START Provided text

The G2 DNA damage checkpoint comprises signal transduction cascades that link the detection of DNA breaks to inhibition of entry into mitosis via inhibition of Cdk1 and to other DNA damage responses such as the induction of DNA repair and apoptosis. Several key players in this cascade are of relevance as potential drug targets. Upstream are ATM and ATR, two large protein kinases with homology to phosphatidylinositol-3 kinases that associate with damaged DNA (10). Downstream are the protein kinases Chk1 and Chk2 (11). They are substrates of ATM and ATR and can directly phosphorylate Cdc25C, reducing its ability to carry out its major function—to activate Cdk1 by cleaving inhibitory phosphates in the ATP-binding site of Cdk1.

The first G2 checkpoint inhibitors, caffeine and its derivative pentoxifylline, 2-aminopurine and 6-dimethylaminopurine, and staurosporine and its derivative UCN-01, were identified serendipitously (1). Subsequently, rational searches have been initiated using a cell-based assay and in vitro target-specific enzymatic assays. We have developed a 96-well phenotypic assay using human breast carcinoma MCF-7 cells in which p53 is inactivated via expression of a dominant-negative p53 mutant gene (12). The cells are arrested in G2 by ionizing radiation and treated with chemicals or crude natural extracts. Those that contain G2 checkpoint inhibitors force the G2-arrested cells to enter mitosis, where they are trapped in the presence of the antimicrotubule agent nocodazole. Mitotic cells are then quantified in a modified ELISA using the mitosis-specific antibody TG-3, which recognizes a Cdk1 phosphorylation site in nucleolin (13). This assay is not target specific and has revealed several checkpoint inhibitors, including isogranulatimide and granulatimide (Fig. 1), alkaloids containing a unique indole/maleimide/imidazole skeleton (12).

Figure 1.
Figure 1.

Structural formulas of isogranulatimide, granulatimide, and UCN-01.

UCN-01 (Fig. 1) may be considered the prototypical checkpoint inhibitor. It is the most potent of the G2 checkpoint inhibitors identified to date (14–16), is a potent inhibitor of Chk1 (17–19) and it is being tested in clinical trials for the treatment of cancer (20). This study was undertaken to elucidate the mechanism of action of isogranulatimide and to compare its properties to those of UCN-01.

END Provided text
START Information supplied

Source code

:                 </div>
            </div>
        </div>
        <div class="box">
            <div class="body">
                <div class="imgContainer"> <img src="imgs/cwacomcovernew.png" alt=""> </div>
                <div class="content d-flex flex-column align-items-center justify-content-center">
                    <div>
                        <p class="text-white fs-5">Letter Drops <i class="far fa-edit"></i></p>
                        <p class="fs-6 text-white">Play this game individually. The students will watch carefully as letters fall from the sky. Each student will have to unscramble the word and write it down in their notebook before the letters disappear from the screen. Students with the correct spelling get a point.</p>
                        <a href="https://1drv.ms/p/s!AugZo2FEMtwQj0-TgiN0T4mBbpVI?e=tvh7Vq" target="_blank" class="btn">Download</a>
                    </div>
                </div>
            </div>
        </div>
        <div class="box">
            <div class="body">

END Information supplied

▶ _Required actions_:
A - In the G2 checkpoint text, rewrite the stretch from "Structural formulas of" through "those of UCN-01.", swapping "UCN-01" for "7-hydroxystaurosporine".
B - Continue the text on the G2 DNA damage checkpoint and its inhibitors from the point where it stops.

▶ _Answers_:
A -
Structural formulas of isogranulatimide, granulatimide, and 7-hydroxystaurosporine.

7-hydroxystaurosporine (Fig. 1) may be considered the prototypical checkpoint inhibitor. It is the most potent of the G2 checkpoint inhibitors identified to date (14–16), is a potent inhibitor of Chk1 (17–19) and it is being tested in clinical trials for the treatment of cancer (20). This study was undertaken to elucidate the mechanism of action of isogranulatimide and to compare its properties to those of 7-hydroxystaurosporine.

B -
Materials and Methods

Synthesis of Isogranulatimide Analogues

Granulatimide, isogranulatimide, isogranulatimides A to C, and 17-methylgranulatimide were synthesized and purified as described (12, 21). 10-Methylisogranulatimide was obtained in moderate yield by treatment of a solution of isogranulatimide in dimethylformamide with NaH followed by iodomethane. NMR spectroscopy confirmed that alkylation occurred at N10 and not N1.

G2 Checkpoint Assay

The ability of compounds to overcome G2 arrest caused by ionizing radiation in MCF-7 cells expressing a dominant-negative p53 gene was measured as described in ref. 12 using the mitosis-specific antibody TG-3 (22) and the enzyme-linked immunocytochemical assay procedure described in ref. 13. IC50 values for checkpoint inhibition were defined as the concentration causing half-maximal activity in this assay (12).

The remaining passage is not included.